Logmanager documentation
Toggle Dark/Light/Auto mode Toggle Dark/Light/Auto mode Toggle Dark/Light/Auto mode Back to homepage
  1. Logmanager documentation
  2. /
  3. Web interface
  4. /
  5. System
  6. /
  7. Cluster

Cluster

Cluster mode currently supports running on up to 8 servers in Master - Slave mode. One server is designated as the primary (Master), the other servers are designated as secondary (slave).

All servers contain identical data.

The master server is the server from which the subordinate server has been created.

All database data and configuration are always replicated from Master to Slave.

It takes up to 5 minutes to synchronize a configuration after it has been saved. For example, if you change a classification rule on the master node, expect the configuration to be written to the slave nodes within 5 minutes.

If connectivity is lost between nodes for any amount of time:

  • Slave automaticaly reconnects to master when connectivity is restored and sync all changes from master to slave.
  • When slave node cannot reach master node, user is unable to do any search operations on slave, and slave node is not storing any data to database.
  • Incoming events in this scenario are automatically parsed and queued on disk. Queued data is automatically stored to the database when the master node is available.
  • Logmanager slave automatically sends periodic emails to the system admin about cluster disconnect (every 2 minutes).
Do not keep cluster disconnected for long period of time! Any cluster issue should be resolved within a matter of days at worst.
Cluster

Cluster

The main table displays information about Hostname, IP address and Status of the each node. If the Cluster mode is activated, then status and information about the joined (master or slave) server is displayed.

To know how to set your network connection correctly, you can see Logmanager with High Availability

Creating new cluster

Before you create the cluster, you have to consider which server you want to use as the main (master).
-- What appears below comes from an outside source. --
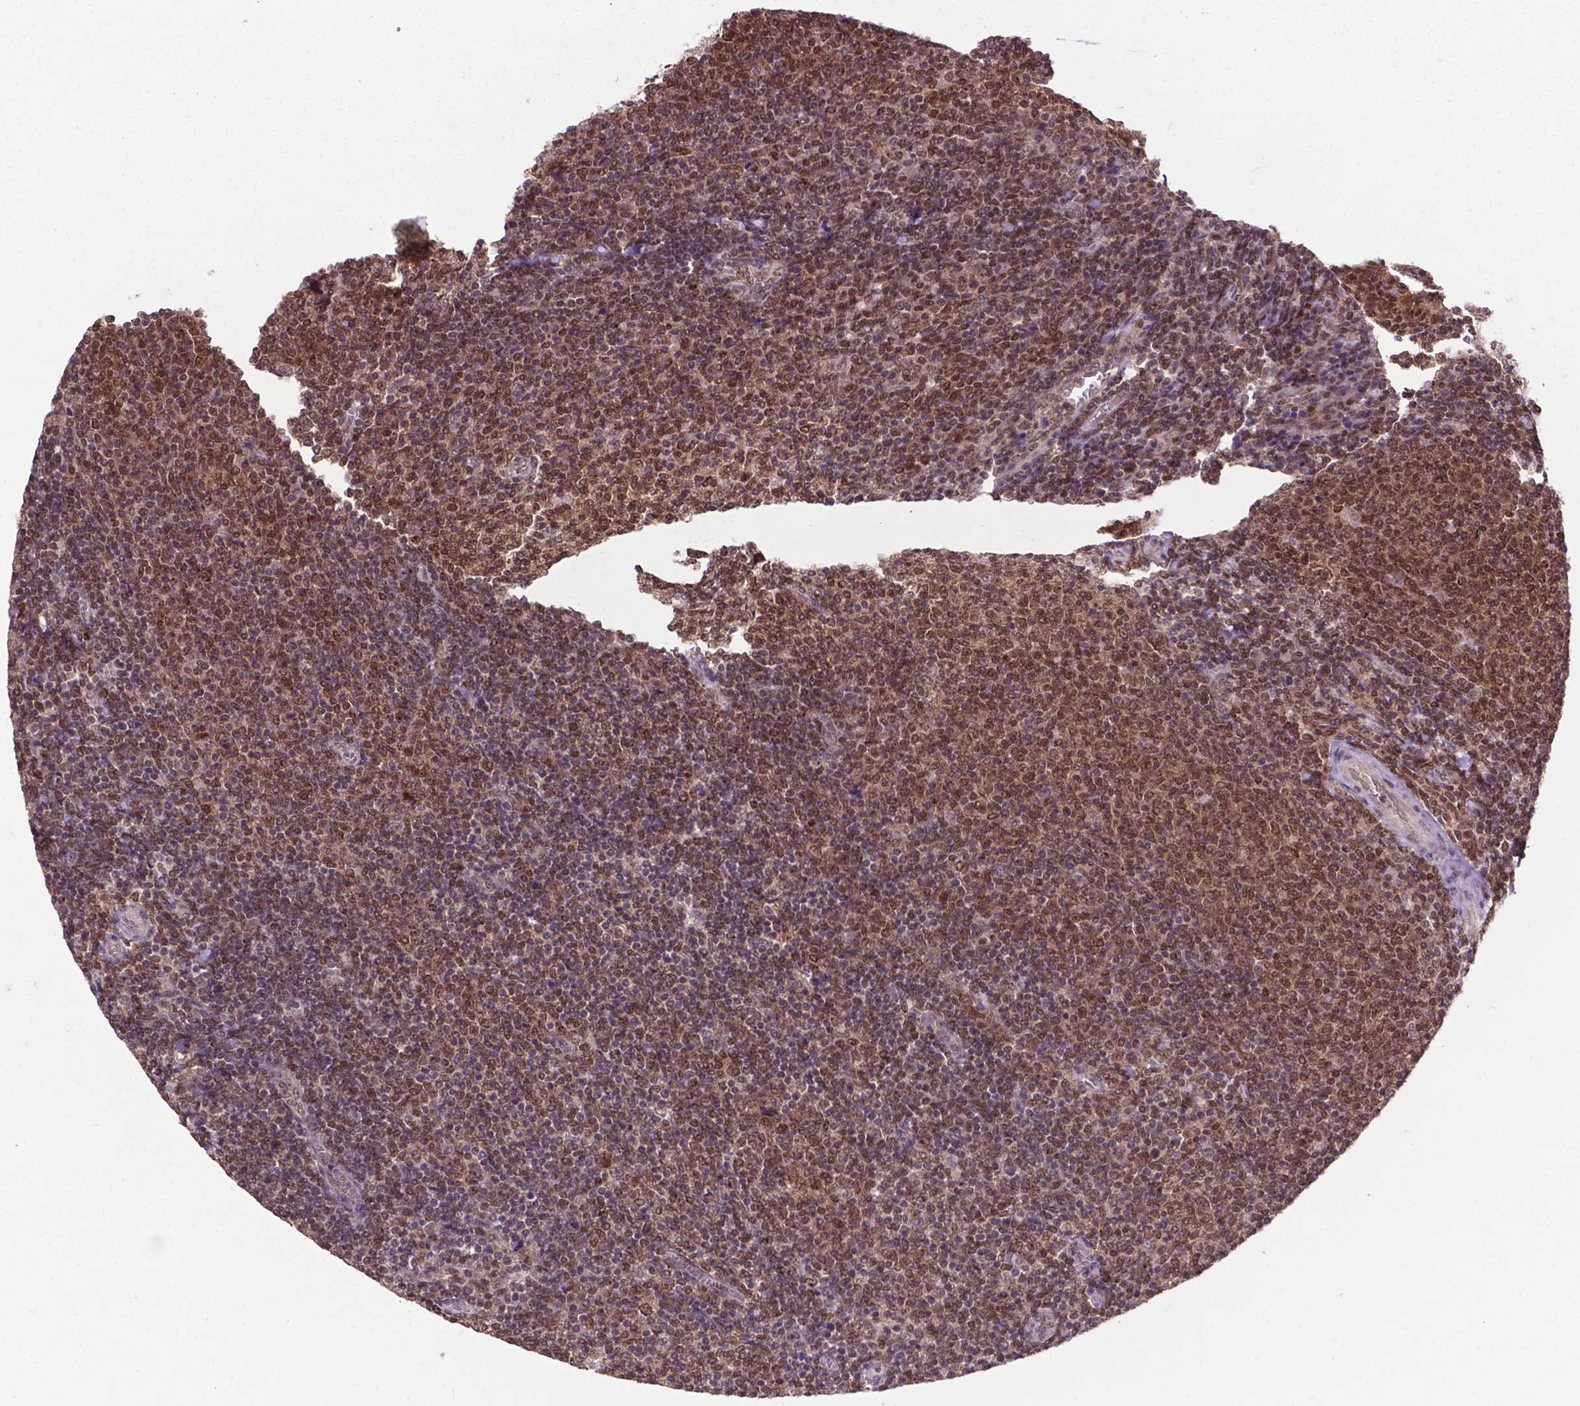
{"staining": {"intensity": "moderate", "quantity": ">75%", "location": "nuclear"}, "tissue": "lymphoma", "cell_type": "Tumor cells", "image_type": "cancer", "snomed": [{"axis": "morphology", "description": "Malignant lymphoma, non-Hodgkin's type, Low grade"}, {"axis": "topography", "description": "Lymph node"}], "caption": "Low-grade malignant lymphoma, non-Hodgkin's type stained with a protein marker demonstrates moderate staining in tumor cells.", "gene": "FAF1", "patient": {"sex": "male", "age": 52}}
Cluster network connectivity requirements:

  • Cluster members can be placed in different IP subnets/L3 networks (buildings, city etc.).
  • The network connectivity available for cluster synchronization must be 1Gbit/s for a 2-node cluster and 10Gbit/s for a multi-node cluster.
  • The network latency between nodes must not exceed 10ms.
We recommend that all the logs (sources) used in correlation use cases deployed on cluster, are pointed to the same Logmanager cluster member.

Both servers must be running. Each server must have its own IP address and set the allowed ports according to the schema: Communication of Logmanager.

Creating new cluster

Creating new cluster

On the server that you selected as the master, create the Cluster by clicking on the plus icon and enter the following information into the form Connect Node:

  • Hostname: Enter the name of the subordinate server.
  • IP address: Enter the IP address of the subordinate server.
  • User Name: Enter the administrator name of the subordinate server.
  • Password: Enter the administrator password of the subordinate server.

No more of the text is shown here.